--- Records provided Enclosed Below ---
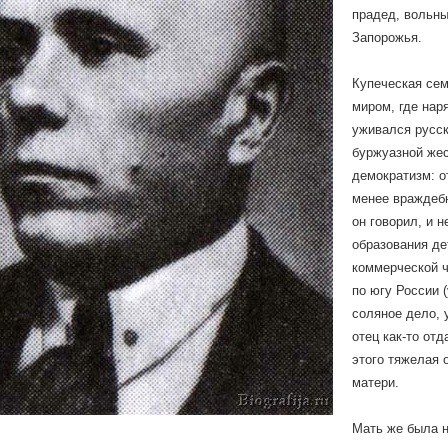
прадед, вольны
Запорожья.
Купеческая сем
миром, где нар
уживался русск
буржуазной же
демократизм: о
менее враждебн
он говорил, и 
образования де
коммерческой ч
по югу России 
соляное дело, 
отец как-то от
этого тяжелая 
матери.
Мать же была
--- End of Enclosed Records provided ---
● **The task**
Write out the records above exactly as they appear, leaving out any pictures.

● **Finished task**
прадед, вольны
Запорожья.
Купеческая сем
миром, где нар
уживался русск
буржуазной же
демократизм: о
менее враждебн
он говорил, и 
образования де
коммерческой ч
по югу России 
соляное дело, 
отец как-то от
этого тяжелая 
матери.
Мать же была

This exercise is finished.